A l'âge de 7 ans, vous retrouvez la parole et vous trouvez votre voie.
Votre premier mot est : « oui ».
La question était : « veux-tu faire de la musique ? ».
Dès lors, vous étudiez le piano, le violon, puis la direction d'orchestre.
Fasciné par les sonorités d'une grande formation symphonique, vous
vous grisez dès l'enfance de la pratique de l'orgue, où vous vous
plaisez à les retrouver.
Mais c'est par une étroite communion avec les plus grands maîtres que,
très vite, vous recevez les meilleurs principes de la direction
d'orchestre, cet art si mystérieux.
C'est d'abord Wolfgang Sawallisch, dont, cinq années durant,
spectateur passionné, vous ne manquez aucun concert, qui vous
imprègne de son art.
Ce sont ensuite les relations privilégiées que vous entretiendrez avec
Georges Szell et Herbert von Karajan.
C'est le piano qui vous rapproche, très jeune encore, de l'un et de
l'autre, nous laissant le témoignage d'enregistrements exceptionnels.
Vous vous consacrez en effet tout d'abord à votre carrière de pianiste.
En 1965, le Premier Prix au concours Clara Haskil à Lucerne vous a
ouvert les portes d'une carrière de virtuose. C'est alors qu'Herbert von
Karajan, au terme d'une audition historique qui se prolonge plus d'une
heure, enregistre avec vous comme soliste et l'Orchestre
Philharmonique de Berlin le 1er Concerto pour piano de Beethoven et
que Georges Szell vous invite à Cleveland pour vos débuts de soliste
aux Etats-Unis.
Evoquant ce que vous avez reçu de l'un et de l'autre, vous direz de Szell
qu'il fut le dessinateur, vous apportant la construction et le mouvement,
et de Karajan qu'il fut le peintre, vous apportant les nuances et les
couleurs.
Des grands moments de votre carrière de pianiste, je retiendrai le duo
que vous avez formé avec Justus Frantz, ou le répertoire des lieder de
Schumann, Brahms ou Schubert, que vous avez approfondi en
accompagnant le baryton Fiescher-Diskau. En tant que soliste, vous
inscrivez aussi à votre panthéon Bach, Chopin ou Bartok, et bien sûr
Mozart, dont vous enregistrez les sonates, entre 1967 et 1969. Vous
êtes aussi, très tôt, attiré par la musique contemporaine : en 1968, vous
créez le Deuxième concerto de Henze, et en 1979 vous êtes le
dédicataire des Variations d'Aribert Reimann.
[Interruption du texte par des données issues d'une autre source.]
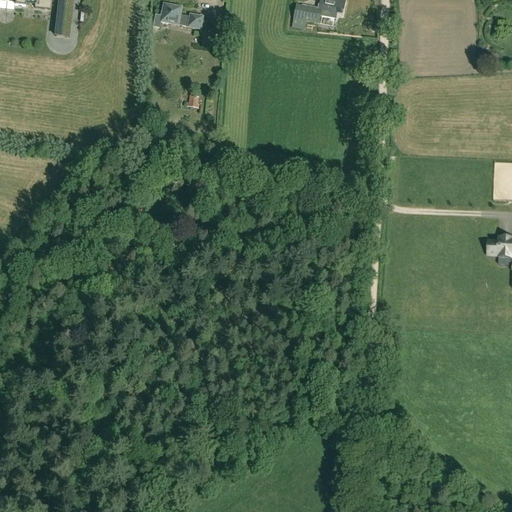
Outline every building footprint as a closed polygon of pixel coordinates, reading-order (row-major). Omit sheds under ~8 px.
[(0,0),(5,1),(5,3),(8,3),(8,2),(15,2),(14,7),(25,8),(25,4),(35,5),(34,9),(50,11),(51,0),(0,0)] [(70,25),(72,0),(59,0),(59,4),(61,5),(60,11),(58,11),(57,23),(70,25)] [(344,0),(320,0),(318,10),(302,6),(302,7),(296,6),(291,28),(304,31),(305,22),(318,25),(320,17),(335,20),(337,14),(342,15),(344,0)] [(181,9),(164,5),(160,23),(200,31),(202,18),(190,16),(189,23),(179,21),(181,9)] [(157,24),(158,13),(151,12),(150,23),(157,24)] [(197,105),(198,98),(189,97),(188,104),(186,103),(186,108),(198,110),(199,106),(197,105)] [(489,242),(488,256),(498,257),(498,258),(511,259),(511,257),(511,264),(511,272),(511,286),(511,289),(511,288),(511,239),(499,239),(499,243),(489,242)]
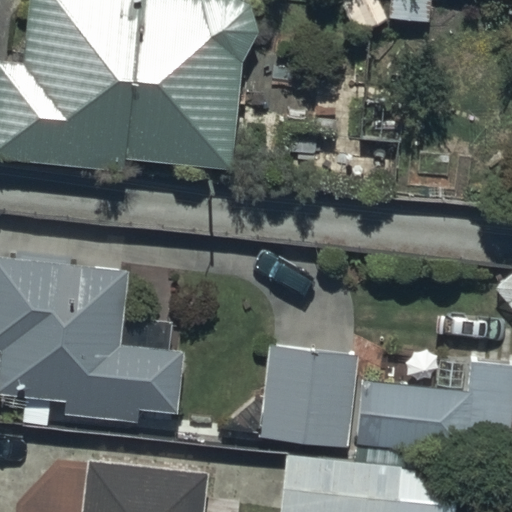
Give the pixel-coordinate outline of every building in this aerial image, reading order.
[(3,51),(0,91),(0,147),(128,163),(129,150),(231,163),(245,50),(261,21),(252,0),(30,0),(27,53),(3,51)] [(121,337),(123,309),(128,262),(0,249),(0,339),(3,340),(0,372),(0,382),(66,389),(64,409),(139,416),(140,411),(172,414),(173,406),(178,406),(184,341),(169,340),(121,337)] [(270,338),(258,428),(348,440),(360,350),(270,338)] [(511,357),(471,352),(468,383),(364,370),(356,433),(359,434),(357,451),(421,460),(424,442),(507,454),(510,433),(511,433),(511,357)] [(452,511),(458,468),(287,446),(278,511),(288,511),(452,511)] [(205,511),(210,464),(90,451),(84,511),(205,511)]
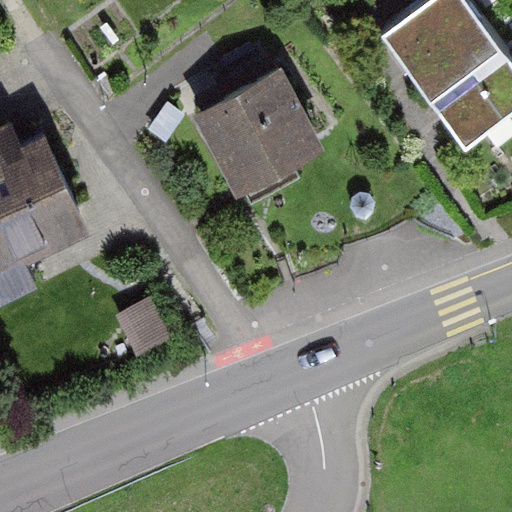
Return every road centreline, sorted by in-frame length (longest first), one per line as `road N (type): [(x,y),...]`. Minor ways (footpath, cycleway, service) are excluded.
road 1 (tertiary): [(0,500),(302,374)]
road 2 (tertiary): [(302,374),(511,287)]
road 3 (unclassified): [(323,511),(323,427),(302,374)]
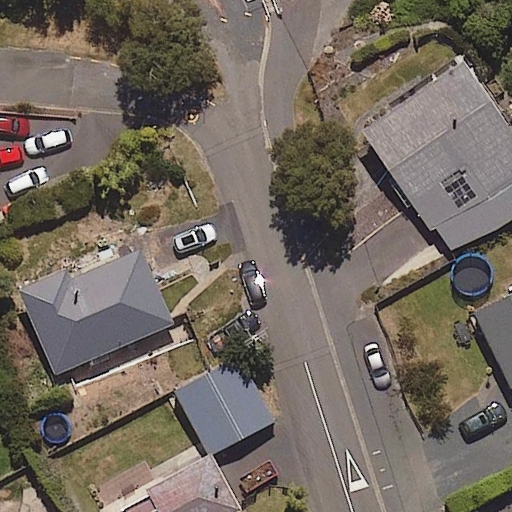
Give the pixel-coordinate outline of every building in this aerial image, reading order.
[(511,137),(462,66),(359,137),(448,266),(511,221),(511,137)] [(65,274),(14,298),(53,383),(175,327),(142,254),(71,286),(65,274)] [(511,298),(473,318),(511,398),(511,298)] [(238,356),(175,389),(212,457),(275,425),(238,356)] [(241,511),(212,457),(146,492),(155,508),(146,511),(241,511)]
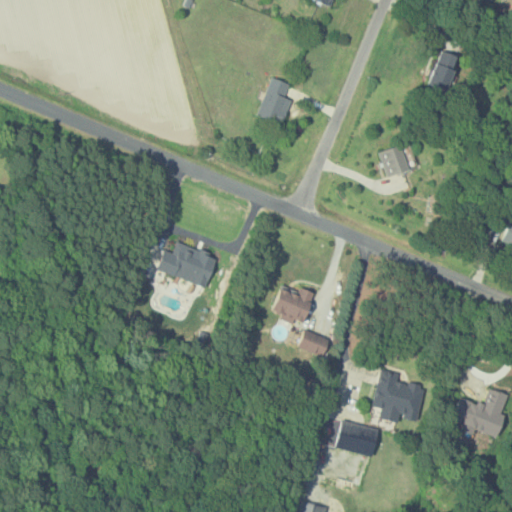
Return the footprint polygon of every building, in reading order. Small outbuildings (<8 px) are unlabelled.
[(460,53),(441,48),(430,83),(450,89),(460,53)] [(292,98),(284,95),(290,82),(272,75),(257,113),(282,123),(292,98)] [(389,176),(411,167),(400,142),(378,151),(389,176)] [(207,286),(218,255),(177,240),(173,251),(164,248),(157,269),(207,286)] [(298,290),(281,284),(272,309),(280,312),(279,317),(293,322),(295,318),(303,321),(315,291),(300,285),(298,290)] [(323,355),(330,337),(304,327),(298,345),(323,355)] [(372,404),(382,406),(380,416),(399,421),(400,415),(418,419),(425,385),(397,379),(399,371),(380,367),(372,404)] [(373,454),(379,427),(341,419),(340,420),(324,417),(319,443),(373,454)] [(321,511),(321,503),(294,506),(294,511),(321,511)]
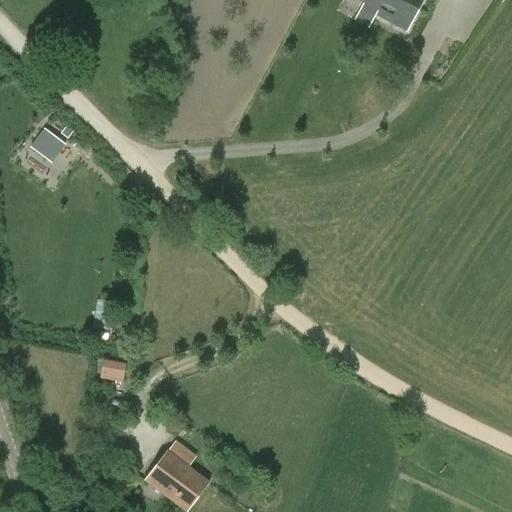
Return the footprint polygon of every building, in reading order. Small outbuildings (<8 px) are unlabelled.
[(406,32),(422,0),(364,0),(360,8),(406,32)] [(52,165),(65,147),(43,130),(30,148),(52,165)] [(113,303),(96,300),(92,328),(108,331),(113,303)] [(100,367),(98,378),(122,382),(124,371),(100,367)] [(184,511),(186,511),(208,484),(167,453),(145,482),(184,511)]
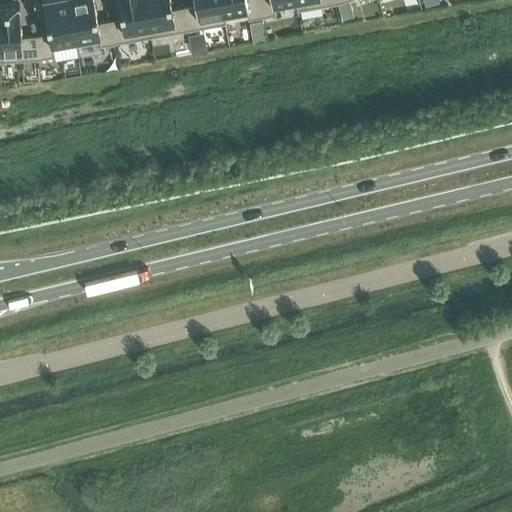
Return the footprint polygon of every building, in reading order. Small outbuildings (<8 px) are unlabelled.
[(43,0),(49,32),(36,34),(39,58),(55,55),(53,48),(76,44),(68,0),(43,0)] [(94,0),(68,0),(76,44),(100,40),(100,44),(114,42),(110,19),(98,21),(94,0)] [(118,0),(121,17),(110,19),(114,42),(150,35),(143,0),(118,0)] [(170,0),(143,0),(150,35),(188,29),(184,6),(172,8),(170,0)] [(194,0),(196,4),(184,6),(188,29),(226,22),(221,0),(194,0)] [(221,0),(226,22),(227,22),(225,12),(247,8),(249,18),(262,15),(259,0),(221,0)] [(259,0),(262,15),(275,13),(274,4),(292,0),(295,0),(297,9),(298,9),(296,0),(259,0)] [(296,0),(298,9),(338,2),(337,0),(296,0)] [(19,3),(0,4),(0,60),(39,58),(36,34),(22,35),(19,3)]
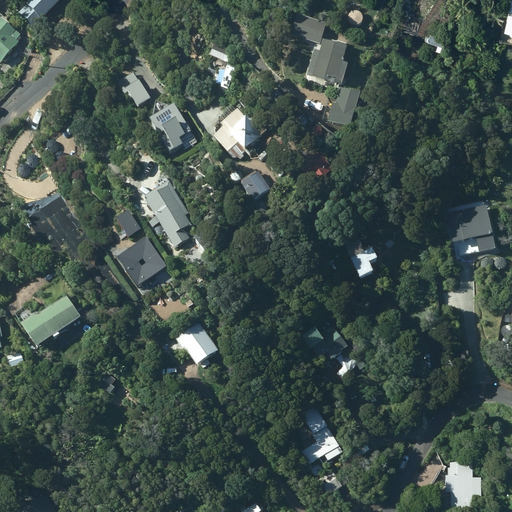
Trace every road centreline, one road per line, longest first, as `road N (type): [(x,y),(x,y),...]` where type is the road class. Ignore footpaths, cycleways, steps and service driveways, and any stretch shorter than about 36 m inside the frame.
road 1 (residential): [(389,511),(444,412),(462,397),(511,400)]
road 2 (residential): [(0,124),(121,0)]
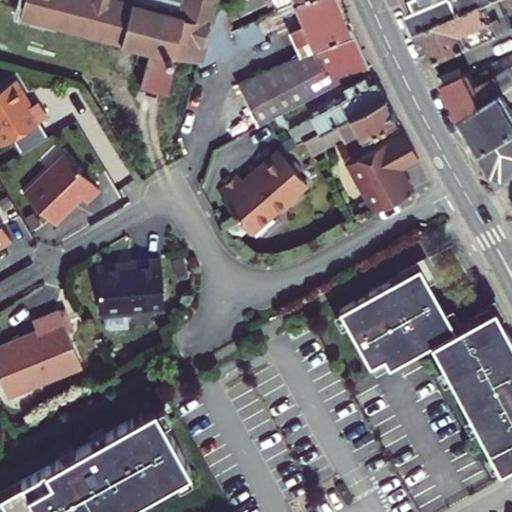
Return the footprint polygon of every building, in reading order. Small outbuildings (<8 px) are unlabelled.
[(19,0),(17,7),(123,39),(131,0),(19,0)] [(180,13),(132,0),(131,0),(123,39),(166,51),(164,53),(164,55),(165,57),(166,58),(169,58),(171,57),(171,56),(172,54),(171,53),(198,59),(208,20),(180,13)] [(132,0),(180,13),(183,0),(132,0)] [(183,0),(180,13),(208,20),(213,0),(183,0)] [(232,51),(230,28),(230,18),(228,0),(218,0),(213,0),(208,20),(198,59),(200,64),(232,51)] [(275,0),(228,0),(230,18),(267,1),(268,4),(275,0)] [(300,54),(236,83),(257,125),(274,116),(281,112),(368,66),(339,0),(292,0),(230,28),(232,51),(266,37),(263,31),(276,26),(280,34),(289,30),(300,54)] [(407,0),(421,30),(490,0),(407,0)] [(511,0),(490,0),(421,30),(435,61),(511,26),(511,25),(504,6),(511,1),(511,0)] [(175,61),(147,54),(139,86),(167,93),(175,61)] [(455,107),(462,119),(504,93),(506,91),(511,87),(511,67),(494,78),(479,85),(471,71),(444,82),(455,107)] [(354,79),(367,104),(384,95),(375,78),(368,81),(364,73),(354,79)] [(0,87),(0,142),(0,144),(46,117),(37,101),(31,105),(15,78),(0,87)] [(340,98),(349,114),(367,104),(354,79),(335,90),(340,98)] [(462,119),(482,154),(511,135),(511,105),(504,93),(462,119)] [(341,135),(344,140),(358,132),(361,136),(396,116),(384,95),(367,104),(349,114),(334,122),(341,135)] [(311,118),(290,130),(296,143),(304,139),(349,114),(340,98),(310,115),(311,118)] [(283,133),(290,130),(281,112),(274,116),(283,133)] [(334,122),(304,139),(310,152),(341,135),(334,122)] [(417,156),(403,130),(347,163),(373,212),(412,189),(400,166),(417,156)] [(495,177),(506,180),(511,176),(511,135),(482,154),(495,177)] [(224,199),(250,231),(279,207),(286,207),(299,196),(295,192),(307,182),(298,171),(291,163),(279,148),(250,173),(253,175),(245,181),(238,172),(220,187),(228,196),(224,199)] [(65,153),(25,193),(54,223),(82,196),(86,201),(99,188),(65,153)] [(296,159),(291,163),(298,171),(302,167),(296,159)] [(0,252),(14,244),(0,220),(0,252)] [(100,268),(96,268),(101,314),(103,314),(104,327),(109,330),(127,328),(126,312),(165,308),(160,257),(129,261),(130,265),(117,267),(113,263),(103,264),(100,268)] [(454,326),(418,263),(339,308),(374,371),(429,341),(498,468),(511,460),(511,339),(493,305),(454,326)] [(36,330),(0,344),(0,377),(7,395),(82,366),(60,310),(33,320),(36,330)] [(154,404),(0,491),(0,492),(11,511),(9,511),(112,511),(190,468),(154,404)]
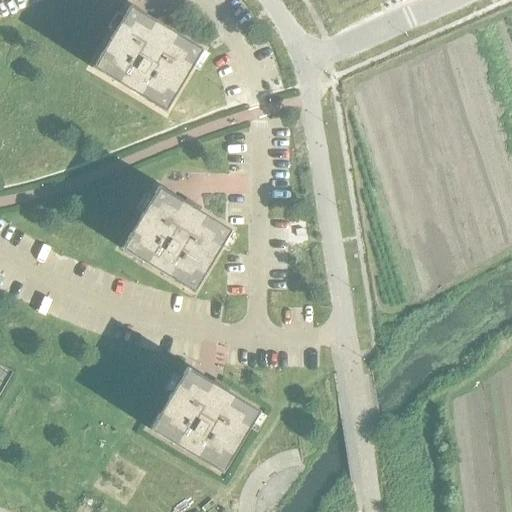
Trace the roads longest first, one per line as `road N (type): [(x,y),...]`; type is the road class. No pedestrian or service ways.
road 1 (residential): [(254,338),(257,87),(245,53),(206,0)]
road 2 (residential): [(307,63),(350,333)]
road 3 (residential): [(254,338),(191,332),(120,310),(0,252)]
road 4 (residential): [(307,63),(448,0)]
road 5 (residential): [(378,511),(358,379)]
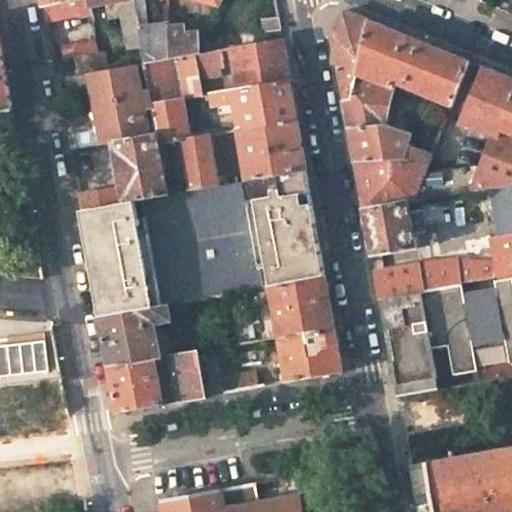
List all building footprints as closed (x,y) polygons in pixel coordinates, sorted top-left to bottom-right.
[(92,16),(90,5),(89,0),(42,0),(46,22),(79,15),(79,18),(92,16)] [(131,0),(124,0),(121,18),(126,45),(114,47),(118,67),(134,65),(144,63),(137,26),(131,0)] [(131,0),(137,26),(149,24),(144,0),(131,0)] [(343,9),(333,35),(343,94),(351,71),(367,19),(352,13),(343,9)] [(278,14),(258,17),(260,29),(280,25),(278,14)] [(380,24),(367,19),(351,71),(393,87),(394,83),(451,106),(470,60),(380,24)] [(167,21),(149,24),(137,26),(144,63),(167,59),(167,35),(167,21)] [(253,43),(250,28),(207,36),(209,51),(219,49),(232,47),(253,43)] [(196,30),(167,35),(167,59),(199,53),(196,30)] [(96,37),(70,41),(73,54),(99,49),(96,37)] [(232,47),(239,87),(289,78),(282,38),(253,43),(232,47)] [(4,66),(0,45),(0,116),(13,114),(4,66)] [(104,48),(99,49),(73,54),(76,68),(107,62),(104,48)] [(198,68),(221,64),(219,49),(209,51),(199,53),(167,59),(144,63),(149,88),(151,103),(180,98),(202,94),(198,68)] [(134,65),(118,67),(57,78),(58,86),(60,92),(85,88),(91,87),(102,142),(116,139),(147,133),(142,108),(152,106),(151,103),(149,88),(139,90),(134,65)] [(511,77),(484,66),(463,121),(497,135),(486,164),(423,175),(414,198),(494,183),(511,180),(511,77)] [(393,87),(351,71),(343,94),(347,117),(349,127),(385,124),(393,87)] [(233,102),(237,129),(297,117),(293,98),(289,78),(239,87),(209,93),(211,105),(233,102)] [(85,88),(92,126),(96,143),(102,142),(91,87),(85,88)] [(186,138),(180,98),(151,103),(152,106),(157,131),(159,143),(173,141),(186,138)] [(396,115),(392,126),(413,134),(417,123),(396,115)] [(297,117),(237,129),(245,178),(306,167),(301,142),(297,117)] [(409,199),(414,198),(423,175),(430,158),(407,149),(413,134),(392,126),(385,124),(349,127),(357,171),(364,207),(409,199)] [(92,126),(67,131),(68,136),(70,148),(96,143),(92,126)] [(227,130),(208,134),(212,154),(219,153),(217,139),(228,138),(227,130)] [(169,192),(167,185),(159,143),(157,131),(147,133),(116,139),(126,189),(128,199),(169,192)] [(217,183),(212,154),(208,134),(186,138),(194,187),(217,183)] [(173,141),(181,182),(183,189),(194,187),(186,138),(173,141)] [(311,197),(306,167),(245,178),(217,183),(228,241),(316,225),(311,197)] [(511,180),(494,183),(503,233),(511,231),(511,180)] [(169,192),(183,189),(181,182),(167,185),(169,192)] [(178,250),(228,241),(217,183),(194,187),(183,189),(169,192),(128,199),(119,201),(82,207),(86,230),(96,287),(182,272),(178,250)] [(117,187),(79,194),(82,207),(119,201),(118,191),(117,187)] [(128,199),(126,189),(118,191),(119,201),(128,199)] [(428,228),(424,207),(411,210),(409,199),(364,207),(368,232),(372,255),(417,247),(414,231),(428,228)] [(316,225),(228,241),(178,250),(182,272),(187,301),(215,296),(270,285),(325,275),(316,225)] [(466,281),(498,275),(511,273),(511,272),(511,231),(503,233),(491,235),(495,261),(454,258),(423,261),(375,269),(378,285),(380,297),(466,281)] [(175,303),(187,301),(182,272),(96,287),(102,317),(175,303)] [(511,273),(498,275),(501,294),(511,300),(511,273)] [(270,285),(279,334),(334,324),(330,301),(325,275),(270,285)] [(462,318),(393,328),(394,337),(402,382),(437,376),(432,347),(448,344),(453,373),(477,369),(471,338),(505,332),(507,345),(511,344),(511,300),(501,294),(498,275),(466,281),(472,296),(462,318)] [(466,281),(380,297),(382,311),(389,309),(403,307),(406,323),(392,326),(393,328),(462,318),(472,296),(466,281)] [(215,296),(187,301),(175,303),(177,318),(184,322),(218,315),(215,296)] [(107,342),(111,366),(155,358),(163,356),(157,321),(177,318),(175,303),(102,317),(107,342)] [(403,307),(389,309),(392,326),(406,323),(403,307)] [(338,348),(334,324),(279,334),(288,380),(342,370),(338,348)] [(254,327),(235,330),(238,342),(256,339),(254,327)] [(221,331),(207,334),(210,347),(224,345),(221,331)] [(175,340),(177,353),(189,351),(187,338),(175,340)] [(192,341),(194,350),(200,349),(205,348),(204,338),(192,341)] [(46,342),(0,346),(0,376),(49,371),(46,342)] [(177,353),(171,355),(180,401),(208,395),(202,361),(200,349),(194,350),(189,351),(177,353)] [(111,366),(120,412),(163,404),(155,358),(111,366)] [(218,358),(202,361),(208,395),(224,392),(221,377),(218,358)] [(257,370),(221,377),(224,392),(260,385),(257,370)] [(395,384),(397,396),(439,388),(437,376),(402,382),(395,384)] [(511,511),(511,446),(476,453),(410,465),(416,497),(418,511),(511,511)] [(254,484),(165,500),(166,511),(301,511),(299,495),(258,502),(254,484)]
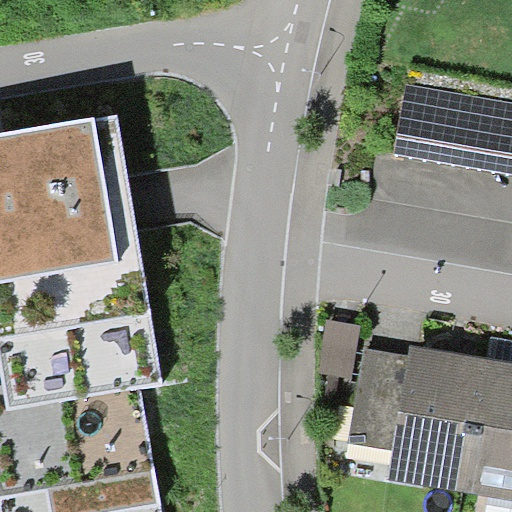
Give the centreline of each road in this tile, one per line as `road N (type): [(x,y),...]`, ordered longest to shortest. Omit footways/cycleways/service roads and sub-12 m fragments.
road 1 (residential): [(283,45),(179,43),(0,71)]
road 2 (residential): [(254,274),(511,307)]
road 3 (residential): [(256,511),(254,274)]
road 4 (residential): [(254,274),(283,45)]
Pianiste majeur de notre temps, vous affirmez pourtant, cher Christoph
Eschenbach, que votre activité de soliste fut comme une « salle
d'attente » vous préparant à la direction d'orchestre à laquelle vous
aspiriez !
En 1972, avec l'Orchestre symphonique de Hambourg et la 3ème
symphonie d'Anton Brückner, vous franchissez le pas, abandonnant le
tabouret du soliste pour le pupitre du chef, et ne souhaitant plus vous
produire en soliste, mais en duo, ou dirigeant l'orchestre du piano. « En
tant que chef, dites-vous, je veux pouvoir faire de la musique de
chambre humaine ».
En 1975, ce sont vos débuts américains au pupitre de l'Orchestre
symphonique de San Francisco, suivis d'invitations à la tête des grands
orchestres américains : New-York, Los Angeles, Cleveland, Chicago,
Philadelphie, Boston. En Europe ce sont le Philharmonia et le London
Philharmonic, la Staatskapelle de Dresde, les Orchestres
Philharmoniques de Berlin, Vienne et Munich, ainsi que, déjà,
l'Orchestre de Paris, qui vous accueillent.
En 1988, étape décisive, vous prenez la direction de l'Orchestre de
Houston dont vous faîtes, en dix ans, l'un des grands orchestres
américains.
Vous serez aussi le directeur musical de l'Orchestre symphonique de la
NDR à Hambourg de 1998 à 2004 et, depuis 2003, celui du Philadelphia
Orchestra, parallèlement à l'Orchestre de Paris où nous avons eu le
privilège de vous accueillir en 2000.
Depuis bientôt six ans, vous avez accompli un travail magnifique à la
tête de cette phalange, dans la lignée des chefs prestigieux qui depuis
sa création en 1967, se sont succédé à son pupitre. Charles Munch fut
le premier, suivi d'Herbert von Karajan, sir Georg Solti, Daniel
Barenboïm et Semyon Bychkov.
Sous votre direction, l'Orchestre de Paris a réalisé une intégrale
Beethoven, une intégrale Brahms, une intégrale Schumann ; il a
interprété de nombreuses symphonies de Mahler ou Bruckner, ces
grands représentants du répertoire germanique où votre inspiration
s'épanouit avec force. Vous l’avez également dirigé dans Ravel ou
Schoenberg. La saison en cours donne pleinement la mesure de votre
ambition pour cet orchestre que vous avez dirigé dans l'intégrale de la
Tétralogie.
Mais je tiens également à souligner votre intérêt pour la création
musicale contemporaine avec la création du concerto pour violoncelle et
orchestre du jeune compositeur allemand Matthais Pintscher.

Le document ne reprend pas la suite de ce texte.